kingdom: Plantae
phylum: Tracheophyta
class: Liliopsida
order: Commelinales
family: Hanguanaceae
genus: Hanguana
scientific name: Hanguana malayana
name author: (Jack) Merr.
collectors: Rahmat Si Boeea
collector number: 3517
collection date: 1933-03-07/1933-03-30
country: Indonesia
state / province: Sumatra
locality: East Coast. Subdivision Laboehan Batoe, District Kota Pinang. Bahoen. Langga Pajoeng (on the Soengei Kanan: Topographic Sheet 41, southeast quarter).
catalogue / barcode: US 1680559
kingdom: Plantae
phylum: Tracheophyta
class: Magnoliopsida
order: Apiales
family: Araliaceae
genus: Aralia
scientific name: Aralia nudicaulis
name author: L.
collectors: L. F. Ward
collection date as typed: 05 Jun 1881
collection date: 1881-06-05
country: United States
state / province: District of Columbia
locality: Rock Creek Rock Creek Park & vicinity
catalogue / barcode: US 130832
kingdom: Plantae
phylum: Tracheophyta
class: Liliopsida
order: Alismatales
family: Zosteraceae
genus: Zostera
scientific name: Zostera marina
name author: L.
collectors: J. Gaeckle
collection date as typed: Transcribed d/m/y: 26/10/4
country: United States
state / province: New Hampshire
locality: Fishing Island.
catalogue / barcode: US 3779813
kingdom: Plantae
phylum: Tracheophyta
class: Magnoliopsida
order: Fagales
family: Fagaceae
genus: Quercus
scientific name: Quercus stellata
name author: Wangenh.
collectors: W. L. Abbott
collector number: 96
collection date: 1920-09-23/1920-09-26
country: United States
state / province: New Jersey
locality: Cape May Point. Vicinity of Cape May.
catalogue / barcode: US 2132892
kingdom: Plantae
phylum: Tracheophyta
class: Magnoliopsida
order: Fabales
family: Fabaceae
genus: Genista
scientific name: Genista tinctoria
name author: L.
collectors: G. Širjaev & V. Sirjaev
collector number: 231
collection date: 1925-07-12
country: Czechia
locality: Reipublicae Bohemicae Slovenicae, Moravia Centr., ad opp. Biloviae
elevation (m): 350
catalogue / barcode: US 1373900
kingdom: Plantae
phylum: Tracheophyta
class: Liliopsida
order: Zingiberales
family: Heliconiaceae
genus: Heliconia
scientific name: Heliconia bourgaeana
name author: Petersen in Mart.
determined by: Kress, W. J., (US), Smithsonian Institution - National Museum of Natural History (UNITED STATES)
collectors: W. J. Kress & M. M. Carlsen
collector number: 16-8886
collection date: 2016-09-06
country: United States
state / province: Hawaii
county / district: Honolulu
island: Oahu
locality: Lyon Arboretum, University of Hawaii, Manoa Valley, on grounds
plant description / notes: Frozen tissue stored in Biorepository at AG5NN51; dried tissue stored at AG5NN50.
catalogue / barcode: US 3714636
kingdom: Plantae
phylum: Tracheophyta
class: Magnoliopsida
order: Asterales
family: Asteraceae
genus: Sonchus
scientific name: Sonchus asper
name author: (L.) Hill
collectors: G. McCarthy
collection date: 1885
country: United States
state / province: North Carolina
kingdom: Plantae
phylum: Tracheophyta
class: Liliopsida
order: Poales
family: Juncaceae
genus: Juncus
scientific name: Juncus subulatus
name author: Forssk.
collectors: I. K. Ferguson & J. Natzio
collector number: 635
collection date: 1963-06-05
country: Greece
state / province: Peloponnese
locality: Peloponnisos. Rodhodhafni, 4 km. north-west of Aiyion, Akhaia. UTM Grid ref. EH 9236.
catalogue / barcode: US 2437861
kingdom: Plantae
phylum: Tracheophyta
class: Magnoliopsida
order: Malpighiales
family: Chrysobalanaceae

....

| Goal |
Pull every line from the material above and reproduce each one unchanged, in its original order.

| Answer in full |
kingdom: Plantae
phylum: Tracheophyta
class: Liliopsida
order: Commelinales
family: Hanguanaceae
genus: Hanguana
scientific name: Hanguana malayana
name author: (Jack) Merr.
collectors: Rahmat Si Boeea
collector number: 3517
collection date: 1933-03-07/1933-03-30
country: Indonesia
state / province: Sumatra
locality: East Coast. Subdivision Laboehan Batoe, District Kota Pinang. Bahoen. Langga Pajoeng (on the Soengei Kanan: Topographic Sheet 41, southeast quarter).
catalogue / barcode: US 1680559
kingdom: Plantae
phylum: Tracheophyta
class: Magnoliopsida
order: Apiales
family: Araliaceae
genus: Aralia
scientific name: Aralia nudicaulis
name author: L.
collectors: L. F. Ward
collection date as typed: 05 Jun 1881
collection date: 1881-06-05
country: United States
state / province: District of Columbia
locality: Rock Creek Rock Creek Park & vicinity
catalogue / barcode: US 130832
kingdom: Plantae
phylum: Tracheophyta
class: Liliopsida
order: Alismatales
family: Zosteraceae
genus: Zostera
scientific name: Zostera marina
name author: L.
collectors: J. Gaeckle
collection date as typed: Transcribed d/m/y: 26/10/4
country: United States
state / province: New Hampshire
locality: Fishing Island.
catalogue / barcode: US 3779813
kingdom: Plantae
phylum: Tracheophyta
class: Magnoliopsida
order: Fagales
family: Fagaceae
genus: Quercus
scientific name: Quercus stellata
name author: Wangenh.
collectors: W. L. Abbott
collector number: 96
collection date: 1920-09-23/1920-09-26
country: United States
state / province: New Jersey
locality: Cape May Point. Vicinity of Cape May.
catalogue / barcode: US 2132892
kingdom: Plantae
phylum: Tracheophyta
class: Magnoliopsida
order: Fabales
family: Fabaceae
genus: Genista
scientific name: Genista tinctoria
name author: L.
collectors: G. Širjaev & V. Sirjaev
collector number: 231
collection date: 1925-07-12
country: Czechia
locality: Reipublicae Bohemicae Slovenicae, Moravia Centr., ad opp. Biloviae
elevation (m): 350
catalogue / barcode: US 1373900
kingdom: Plantae
phylum: Tracheophyta
class: Liliopsida
order: Zingiberales
family: Heliconiaceae
genus: Heliconia
scientific name: Heliconia bourgaeana
name author: Petersen in Mart.
determined by: Kress, W. J., (US), Smithsonian Institution - National Museum of Natural History (UNITED STATES)
collectors: W. J. Kress & M. M. Carlsen
collector number: 16-8886
collection date: 2016-09-06
country: United States
state / province: Hawaii
county / district: Honolulu
island: Oahu
locality: Lyon Arboretum, University of Hawaii, Manoa Valley, on grounds
plant description / notes: Frozen tissue stored in Biorepository at AG5NN51; dried tissue stored at AG5NN50.
catalogue / barcode: US 3714636
kingdom: Plantae
phylum: Tracheophyta
class: Magnoliopsida
order: Asterales
family: Asteraceae
genus: Sonchus
scientific name: Sonchus asper
name author: (L.) Hill
collectors: G. McCarthy
collection date: 1885
country: United States
state / province: North Carolina
kingdom: Plantae
phylum: Tracheophyta
class: Liliopsida
order: Poales
family: Juncaceae
genus: Juncus
scientific name: Juncus subulatus
name author: Forssk.
collectors: I. K. Ferguson & J. Natzio
collector number: 635
collection date: 1963-06-05
country: Greece
state / province: Peloponnese
locality: Peloponnisos. Rodhodhafni, 4 km. north-west of Aiyion, Akhaia. UTM Grid ref. EH 9236.
catalogue / barcode: US 2437861
kingdom: Plantae
phylum: Tracheophyta
class: Magnoliopsida
order: Malpighiales
family: Chrysobalanaceae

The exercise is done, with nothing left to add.